Although the final twist at the end was pretty good in my opinion and leant me some (well needed) sympathy towards Karou. I'm going to continue on with the series to see what happens-so it did succeed in keeping my interest piqued at the end at least.
|Phil Rodger (29 August 2013 13:31)|
For the first few chapters i really thought I might like this, it was quirky and the back story of a girl raised by otherwordly beings to collect teeth which are exchanged for wishes was pretty interesting. Sadly the book descends rapidly into a by-the-numbers paranormal romance between one interesting character and one tired to the point of cliche.
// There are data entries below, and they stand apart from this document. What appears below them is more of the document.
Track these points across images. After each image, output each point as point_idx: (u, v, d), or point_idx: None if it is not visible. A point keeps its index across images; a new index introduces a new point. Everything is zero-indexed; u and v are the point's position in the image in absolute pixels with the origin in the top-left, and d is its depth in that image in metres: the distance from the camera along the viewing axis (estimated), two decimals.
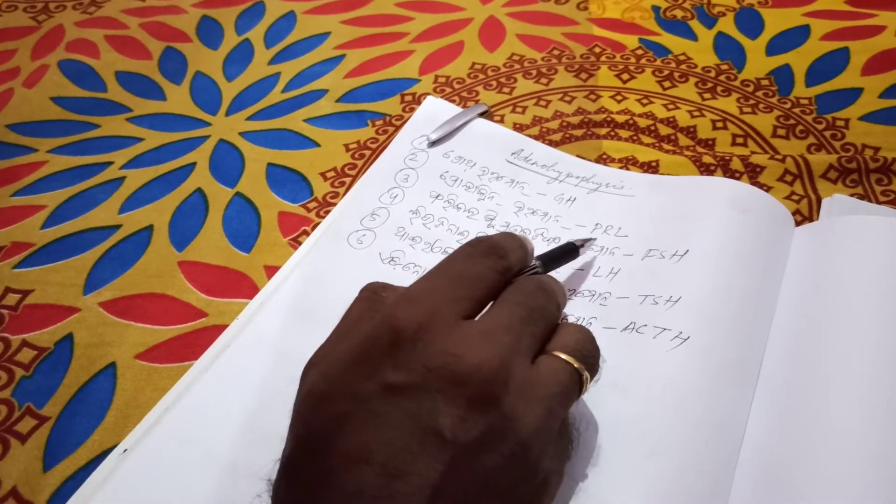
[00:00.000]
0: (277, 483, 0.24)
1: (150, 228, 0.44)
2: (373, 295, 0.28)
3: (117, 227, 0.44)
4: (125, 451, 0.32)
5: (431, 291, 0.25)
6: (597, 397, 0.31)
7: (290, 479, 0.23)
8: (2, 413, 0.35)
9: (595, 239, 0.37)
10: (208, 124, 0.52)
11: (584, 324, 0.35)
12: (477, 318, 0.26)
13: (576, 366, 0.26)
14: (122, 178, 0.47)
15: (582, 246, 0.35)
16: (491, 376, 0.23)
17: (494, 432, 0.23)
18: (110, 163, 0.49)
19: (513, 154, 0.45)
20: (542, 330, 0.26)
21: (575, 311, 0.36)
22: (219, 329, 0.37)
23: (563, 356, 0.26)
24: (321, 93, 0.54)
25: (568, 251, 0.35)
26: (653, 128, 0.48)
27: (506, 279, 0.28)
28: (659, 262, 0.37)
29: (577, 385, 0.26)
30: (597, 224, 0.40)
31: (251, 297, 0.39)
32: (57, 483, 0.32)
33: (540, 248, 0.39)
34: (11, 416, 0.35)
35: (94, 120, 0.53)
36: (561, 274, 0.37)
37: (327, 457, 0.22)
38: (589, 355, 0.27)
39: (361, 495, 0.21)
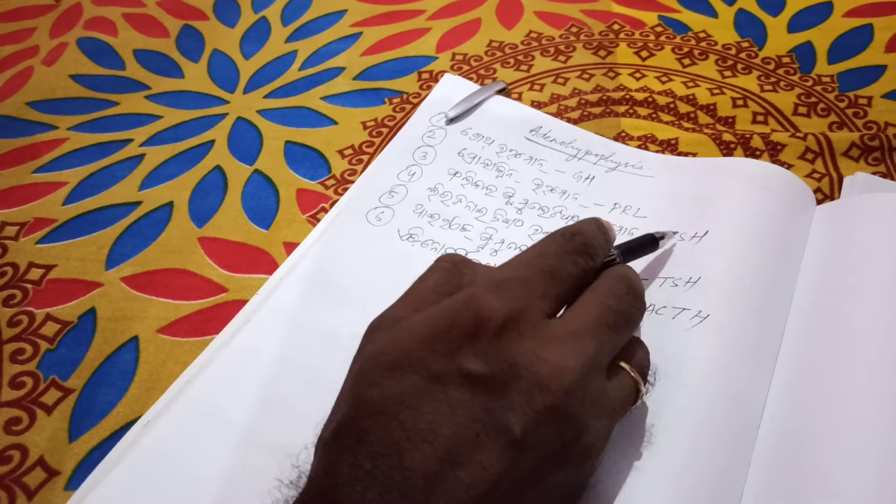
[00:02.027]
0: (330, 439, 0.23)
1: (170, 205, 0.44)
2: (452, 266, 0.27)
3: (138, 203, 0.45)
4: (148, 422, 0.33)
5: (521, 283, 0.25)
6: None
7: (348, 439, 0.22)
8: (28, 385, 0.36)
9: (676, 232, 0.36)
10: (226, 102, 0.52)
11: None
12: (563, 315, 0.25)
13: (639, 381, 0.27)
14: (142, 156, 0.48)
15: (662, 238, 0.34)
16: (572, 386, 0.23)
17: (562, 440, 0.23)
18: (130, 140, 0.49)
19: (531, 131, 0.45)
20: (623, 340, 0.27)
21: None
22: (239, 304, 0.38)
23: (630, 371, 0.26)
24: (338, 70, 0.53)
25: (646, 243, 0.34)
26: (672, 105, 0.47)
27: (587, 279, 0.27)
28: (678, 244, 0.36)
29: (634, 399, 0.27)
30: (615, 204, 0.40)
31: (270, 272, 0.39)
32: (82, 453, 0.33)
33: (559, 226, 0.39)
34: (37, 387, 0.36)
35: (112, 97, 0.53)
36: None
37: (392, 427, 0.22)
38: (647, 372, 0.28)
39: (420, 474, 0.21)
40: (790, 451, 0.28)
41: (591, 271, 0.27)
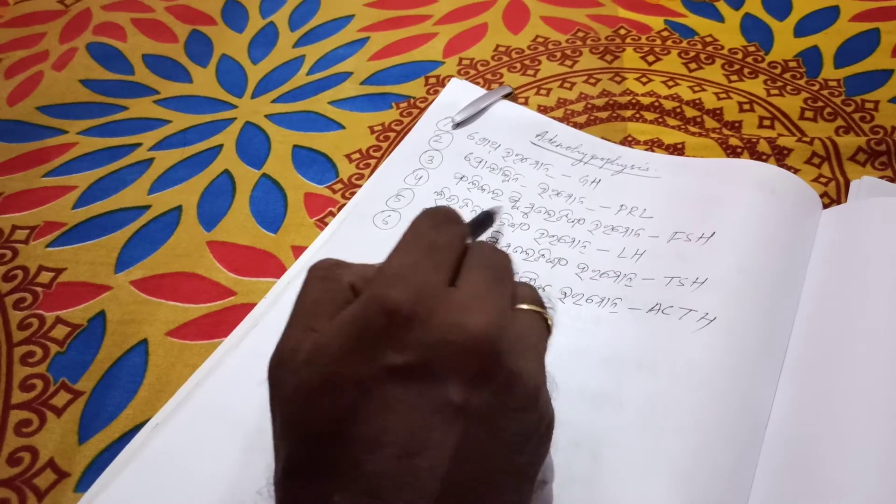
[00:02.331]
0: (283, 479, 0.23)
1: (178, 209, 0.44)
2: (326, 273, 0.27)
3: (147, 207, 0.45)
4: (157, 424, 0.33)
5: (412, 266, 0.25)
6: (623, 376, 0.31)
7: (301, 475, 0.22)
8: (38, 387, 0.36)
9: (502, 206, 0.40)
10: (234, 107, 0.52)
11: (608, 305, 0.35)
12: (458, 284, 0.25)
13: (539, 311, 0.27)
14: (151, 160, 0.48)
15: (496, 213, 0.36)
16: (492, 339, 0.23)
17: (504, 391, 0.23)
18: (139, 144, 0.50)
19: (537, 136, 0.45)
20: (511, 289, 0.27)
21: (600, 291, 0.36)
22: (247, 307, 0.38)
23: (532, 307, 0.27)
24: (345, 75, 0.54)
25: (486, 219, 0.35)
26: (678, 110, 0.47)
27: (463, 244, 0.28)
28: (685, 244, 0.37)
29: (547, 330, 0.27)
30: (622, 206, 0.40)
31: (279, 276, 0.39)
32: (92, 455, 0.33)
33: (565, 229, 0.40)
34: (47, 390, 0.36)
35: (122, 102, 0.53)
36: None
37: (341, 447, 0.22)
38: (545, 303, 0.28)
39: (384, 478, 0.21)
40: (797, 454, 0.28)
41: (465, 237, 0.27)
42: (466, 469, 0.22)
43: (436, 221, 0.27)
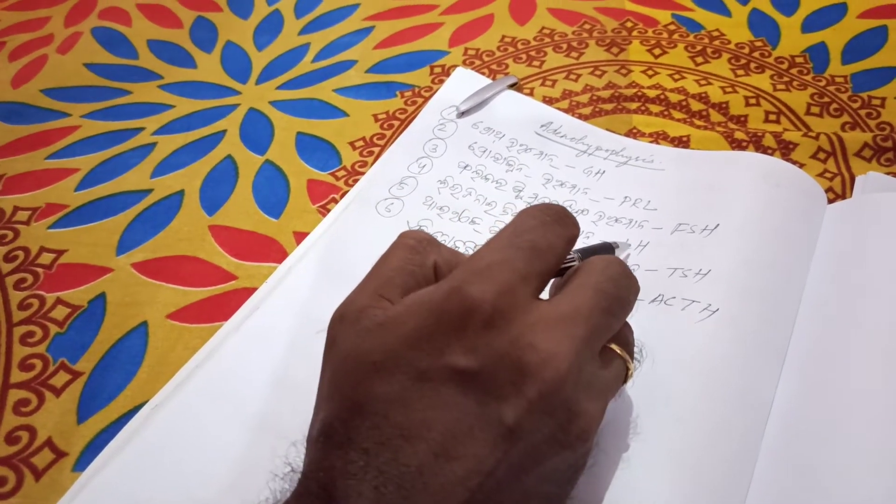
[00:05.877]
0: (318, 437, 0.23)
1: (181, 193, 0.44)
2: (416, 244, 0.26)
3: (149, 191, 0.45)
4: (156, 406, 0.33)
5: (503, 266, 0.23)
6: None
7: (336, 437, 0.22)
8: (37, 367, 0.36)
9: (630, 245, 0.37)
10: (238, 93, 0.52)
11: None
12: (557, 298, 0.24)
13: (627, 360, 0.26)
14: (154, 144, 0.48)
15: (618, 247, 0.34)
16: (564, 372, 0.22)
17: (558, 426, 0.22)
18: (142, 128, 0.49)
19: (542, 126, 0.45)
20: (619, 324, 0.25)
21: None
22: (248, 291, 0.38)
23: (620, 351, 0.26)
24: (350, 63, 0.54)
25: (603, 249, 0.33)
26: (684, 103, 0.47)
27: (570, 249, 0.26)
28: (689, 236, 0.37)
29: (624, 378, 0.26)
30: (626, 197, 0.40)
31: (280, 261, 0.39)
32: (90, 435, 0.33)
33: None
34: (46, 370, 0.36)
35: (126, 86, 0.53)
36: None
37: (383, 426, 0.22)
38: (633, 350, 0.27)
39: (415, 468, 0.21)
40: (798, 446, 0.28)
41: (571, 241, 0.26)
42: (498, 487, 0.22)
43: (545, 219, 0.25)
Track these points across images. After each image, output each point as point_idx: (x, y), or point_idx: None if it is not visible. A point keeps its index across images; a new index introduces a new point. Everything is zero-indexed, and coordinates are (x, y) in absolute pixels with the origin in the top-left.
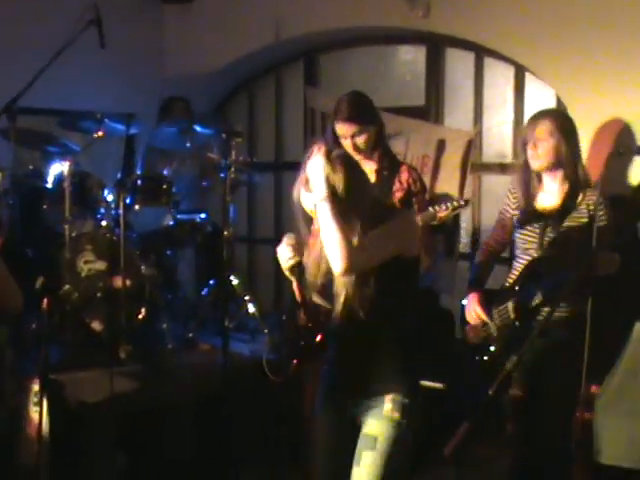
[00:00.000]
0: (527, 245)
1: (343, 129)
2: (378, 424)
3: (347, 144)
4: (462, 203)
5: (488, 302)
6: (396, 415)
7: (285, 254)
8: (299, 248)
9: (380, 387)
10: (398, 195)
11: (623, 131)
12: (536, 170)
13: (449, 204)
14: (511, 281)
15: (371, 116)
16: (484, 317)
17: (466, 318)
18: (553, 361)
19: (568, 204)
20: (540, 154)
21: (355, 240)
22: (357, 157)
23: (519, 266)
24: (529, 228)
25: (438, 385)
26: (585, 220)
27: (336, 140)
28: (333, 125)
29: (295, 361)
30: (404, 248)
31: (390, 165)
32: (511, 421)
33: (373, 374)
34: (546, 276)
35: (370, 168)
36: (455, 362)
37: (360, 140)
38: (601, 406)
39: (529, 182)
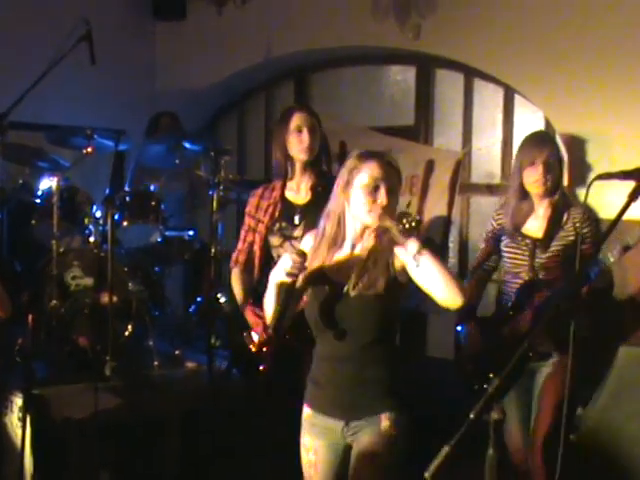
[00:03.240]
0: (517, 269)
1: (301, 119)
2: (375, 440)
3: (302, 139)
4: (418, 218)
5: (484, 329)
6: (393, 431)
7: (286, 266)
8: (302, 265)
9: (375, 406)
10: None
11: None
12: (538, 194)
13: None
14: (500, 306)
15: (321, 125)
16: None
17: (461, 345)
18: (542, 382)
19: (555, 225)
20: (549, 179)
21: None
22: (303, 158)
23: (510, 290)
24: (518, 252)
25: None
26: (572, 238)
27: (286, 155)
28: (284, 126)
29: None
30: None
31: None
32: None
33: (367, 394)
34: (538, 299)
35: (306, 183)
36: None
37: (316, 136)
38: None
39: (522, 206)
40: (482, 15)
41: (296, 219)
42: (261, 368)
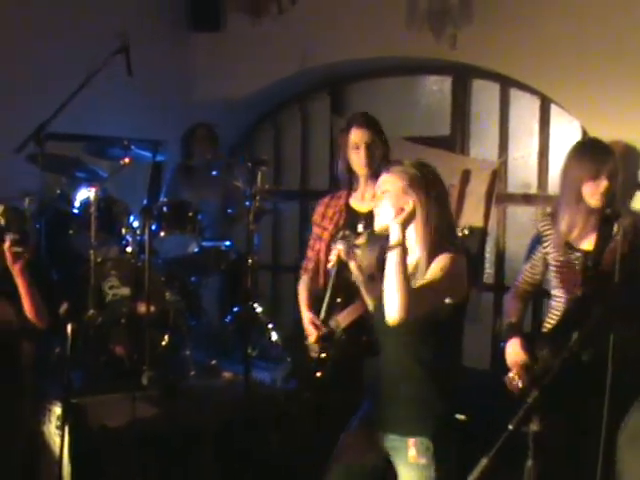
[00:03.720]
0: (569, 284)
1: (358, 135)
2: (406, 472)
3: (360, 155)
4: (466, 233)
5: (530, 346)
6: (422, 461)
7: (334, 254)
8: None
9: (406, 427)
10: None
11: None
12: (595, 207)
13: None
14: (551, 322)
15: (382, 134)
16: (527, 363)
17: (507, 363)
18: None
19: (606, 238)
20: (611, 192)
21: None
22: (364, 172)
23: (559, 305)
24: (569, 266)
25: (461, 417)
26: (624, 251)
27: (349, 168)
28: (346, 139)
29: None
30: (453, 293)
31: None
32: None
33: (399, 413)
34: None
35: (369, 192)
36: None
37: (374, 151)
38: (623, 442)
39: (577, 219)
40: (518, 25)
41: (360, 227)
42: (318, 374)
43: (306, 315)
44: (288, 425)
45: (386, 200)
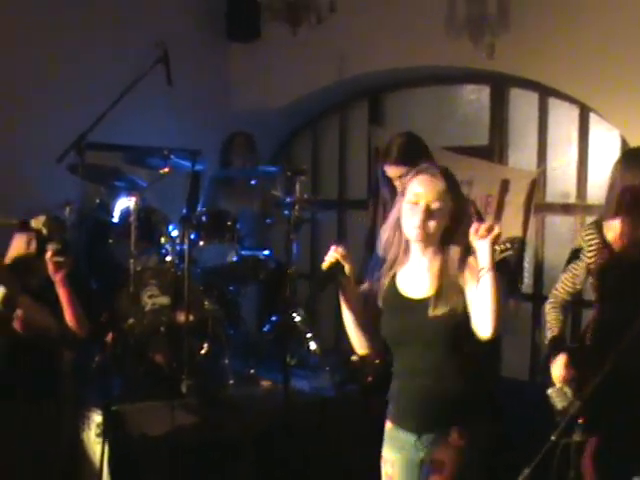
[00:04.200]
0: (620, 296)
1: (392, 171)
2: (444, 452)
3: (399, 185)
4: (508, 246)
5: (576, 362)
6: (462, 443)
7: (330, 253)
8: (345, 255)
9: (446, 419)
10: None
11: None
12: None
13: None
14: (601, 337)
15: (420, 159)
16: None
17: (553, 378)
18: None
19: None
20: None
21: None
22: None
23: (609, 320)
24: (622, 277)
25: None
26: None
27: (387, 180)
28: (382, 166)
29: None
30: None
31: None
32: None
33: (438, 408)
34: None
35: None
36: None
37: None
38: None
39: (630, 228)
40: (556, 33)
41: None
42: (369, 379)
43: None
44: (327, 433)
45: (431, 216)
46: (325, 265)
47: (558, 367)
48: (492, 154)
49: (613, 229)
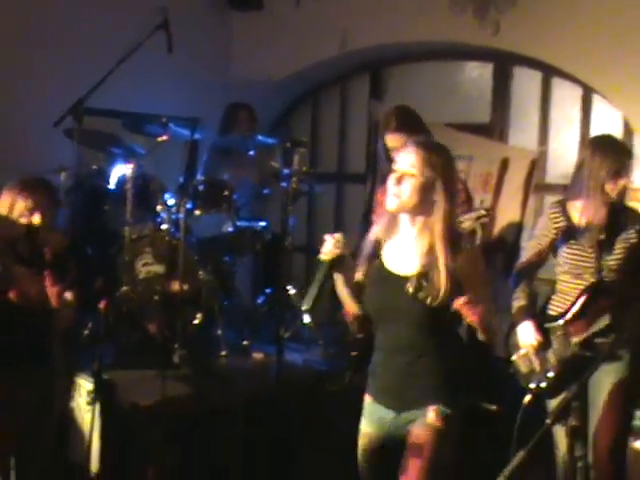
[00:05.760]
0: (579, 270)
1: (392, 140)
2: (421, 432)
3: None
4: (483, 213)
5: (543, 329)
6: (438, 424)
7: (329, 245)
8: (344, 244)
9: (425, 398)
10: None
11: None
12: (610, 198)
13: (472, 214)
14: (560, 306)
15: (419, 130)
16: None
17: (520, 343)
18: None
19: (616, 227)
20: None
21: None
22: None
23: (567, 290)
24: (584, 253)
25: (492, 407)
26: (634, 241)
27: (387, 154)
28: (384, 138)
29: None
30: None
31: None
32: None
33: (417, 386)
34: (609, 301)
35: None
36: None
37: None
38: None
39: (594, 207)
40: (562, 12)
41: None
42: (353, 354)
43: None
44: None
45: (407, 184)
46: (325, 257)
47: (525, 333)
48: (493, 132)
49: (576, 209)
The remainder of the book is predictable and formulaic without much to recommend it other than the fact that it's short and easy enough to read.
|Sinclair Manson (29 August 2013 13:01)|
I think it's only natural to be suspiscious of a book that features a puppeteer as a significant character and the amount of quirkiness in the first chapter or so really made me think I was going to hate this. Despite the twist of devils persecuted by angels, it all seemed a bit ethically clean cut. It was easy enough to read though and overall fairly enjoyable.